Extracted page text data

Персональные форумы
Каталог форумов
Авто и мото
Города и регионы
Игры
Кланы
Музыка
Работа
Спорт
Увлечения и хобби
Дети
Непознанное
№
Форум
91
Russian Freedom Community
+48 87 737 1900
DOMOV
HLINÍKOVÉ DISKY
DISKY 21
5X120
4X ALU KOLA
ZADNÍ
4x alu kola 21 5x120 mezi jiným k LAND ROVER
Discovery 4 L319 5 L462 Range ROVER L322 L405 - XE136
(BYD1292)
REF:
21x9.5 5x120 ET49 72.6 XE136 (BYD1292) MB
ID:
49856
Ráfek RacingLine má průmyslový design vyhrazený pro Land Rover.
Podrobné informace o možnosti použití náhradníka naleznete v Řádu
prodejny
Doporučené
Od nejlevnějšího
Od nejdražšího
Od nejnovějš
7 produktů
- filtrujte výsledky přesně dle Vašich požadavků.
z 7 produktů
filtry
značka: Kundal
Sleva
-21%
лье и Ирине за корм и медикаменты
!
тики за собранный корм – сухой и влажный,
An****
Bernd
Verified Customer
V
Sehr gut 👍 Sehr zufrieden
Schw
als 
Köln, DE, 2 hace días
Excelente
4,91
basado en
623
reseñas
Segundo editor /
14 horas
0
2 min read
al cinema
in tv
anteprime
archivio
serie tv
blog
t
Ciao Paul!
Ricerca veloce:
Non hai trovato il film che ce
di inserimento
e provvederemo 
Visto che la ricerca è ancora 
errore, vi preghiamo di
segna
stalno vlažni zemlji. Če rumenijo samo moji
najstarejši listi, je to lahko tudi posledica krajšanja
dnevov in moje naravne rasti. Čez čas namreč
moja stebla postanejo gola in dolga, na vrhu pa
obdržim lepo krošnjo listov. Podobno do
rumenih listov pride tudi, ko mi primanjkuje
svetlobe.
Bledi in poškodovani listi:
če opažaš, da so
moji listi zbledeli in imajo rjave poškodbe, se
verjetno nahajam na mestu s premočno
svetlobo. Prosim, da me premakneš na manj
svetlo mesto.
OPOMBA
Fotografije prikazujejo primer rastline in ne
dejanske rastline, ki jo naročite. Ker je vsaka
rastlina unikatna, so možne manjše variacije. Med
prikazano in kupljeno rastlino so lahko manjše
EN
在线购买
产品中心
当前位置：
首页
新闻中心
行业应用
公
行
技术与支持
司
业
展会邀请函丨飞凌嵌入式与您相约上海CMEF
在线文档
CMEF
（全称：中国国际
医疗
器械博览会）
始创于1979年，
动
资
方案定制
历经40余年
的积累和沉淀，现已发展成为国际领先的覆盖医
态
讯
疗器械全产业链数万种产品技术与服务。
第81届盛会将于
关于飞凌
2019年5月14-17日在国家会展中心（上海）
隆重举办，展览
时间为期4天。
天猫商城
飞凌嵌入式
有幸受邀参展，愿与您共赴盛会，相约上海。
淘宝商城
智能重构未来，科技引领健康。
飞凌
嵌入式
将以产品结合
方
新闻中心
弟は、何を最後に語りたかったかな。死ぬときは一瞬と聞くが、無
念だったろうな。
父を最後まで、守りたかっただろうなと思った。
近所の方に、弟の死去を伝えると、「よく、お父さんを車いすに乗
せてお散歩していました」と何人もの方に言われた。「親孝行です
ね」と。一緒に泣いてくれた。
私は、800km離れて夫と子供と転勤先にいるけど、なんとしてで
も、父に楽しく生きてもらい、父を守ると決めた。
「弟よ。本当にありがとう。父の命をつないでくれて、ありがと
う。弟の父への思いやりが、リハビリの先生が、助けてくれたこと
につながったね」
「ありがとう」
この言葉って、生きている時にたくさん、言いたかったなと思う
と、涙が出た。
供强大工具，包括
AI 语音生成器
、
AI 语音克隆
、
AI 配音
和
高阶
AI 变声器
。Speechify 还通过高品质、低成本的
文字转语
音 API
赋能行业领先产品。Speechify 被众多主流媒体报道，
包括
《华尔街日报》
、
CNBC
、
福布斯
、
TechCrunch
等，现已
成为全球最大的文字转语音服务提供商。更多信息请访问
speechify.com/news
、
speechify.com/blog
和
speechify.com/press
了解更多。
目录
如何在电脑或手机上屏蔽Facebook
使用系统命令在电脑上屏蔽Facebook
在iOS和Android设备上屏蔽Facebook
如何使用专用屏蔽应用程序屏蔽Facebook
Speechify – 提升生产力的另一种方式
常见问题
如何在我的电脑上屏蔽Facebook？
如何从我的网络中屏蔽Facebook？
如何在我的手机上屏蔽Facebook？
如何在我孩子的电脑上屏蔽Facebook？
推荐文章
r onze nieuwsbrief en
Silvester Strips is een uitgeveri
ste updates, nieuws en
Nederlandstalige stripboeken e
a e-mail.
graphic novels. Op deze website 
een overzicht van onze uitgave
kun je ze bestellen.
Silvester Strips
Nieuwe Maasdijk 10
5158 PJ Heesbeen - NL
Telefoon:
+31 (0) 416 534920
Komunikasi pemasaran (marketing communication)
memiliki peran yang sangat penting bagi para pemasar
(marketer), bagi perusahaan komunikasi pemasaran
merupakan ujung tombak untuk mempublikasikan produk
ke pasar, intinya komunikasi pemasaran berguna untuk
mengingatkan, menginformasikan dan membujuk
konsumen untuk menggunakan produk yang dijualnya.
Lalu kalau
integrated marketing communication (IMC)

What the task requires:
Copy the lines from the beginning of the extracted page text data up to and including the line containing "Bledi in poškodovani", replacing "Excelente" with "Muy bueno" and leaving everything else the same.

Result:
Персональные форумы
Каталог форумов
Авто и мото
Города и регионы
Игры
Кланы
Музыка
Работа
Спорт
Увлечения и хобби
Дети
Непознанное
№
Форум
91
Russian Freedom Community
+48 87 737 1900
DOMOV
HLINÍKOVÉ DISKY
DISKY 21
5X120
4X ALU KOLA
ZADNÍ
4x alu kola 21 5x120 mezi jiným k LAND ROVER
Discovery 4 L319 5 L462 Range ROVER L322 L405 - XE136
(BYD1292)
REF:
21x9.5 5x120 ET49 72.6 XE136 (BYD1292) MB
ID:
49856
Ráfek RacingLine má průmyslový design vyhrazený pro Land Rover.
Podrobné informace o možnosti použití náhradníka naleznete v Řádu
prodejny
Doporučené
Od nejlevnějšího
Od nejdražšího
Od nejnovějš
7 produktů
- filtrujte výsledky přesně dle Vašich požadavků.
z 7 produktů
filtry
značka: Kundal
Sleva
-21%
лье и Ирине за корм и медикаменты
!
тики за собранный корм – сухой и влажный,
An****
Bernd
Verified Customer
V
Sehr gut 👍 Sehr zufrieden
Schw
als 
Köln, DE, 2 hace días
Muy bueno
4,91
basado en
623
reseñas
Segundo editor /
14 horas
0
2 min read
al cinema
in tv
anteprime
archivio
serie tv
blog
t
Ciao Paul!
Ricerca veloce:
Non hai trovato il film che ce
di inserimento
e provvederemo 
Visto che la ricerca è ancora 
errore, vi preghiamo di
segna
stalno vlažni zemlji. Če rumenijo samo moji
najstarejši listi, je to lahko tudi posledica krajšanja
dnevov in moje naravne rasti. Čez čas namreč
moja stebla postanejo gola in dolga, na vrhu pa
obdržim lepo krošnjo listov. Podobno do
rumenih listov pride tudi, ko mi primanjkuje
svetlobe.
Bledi in poškodovani listi:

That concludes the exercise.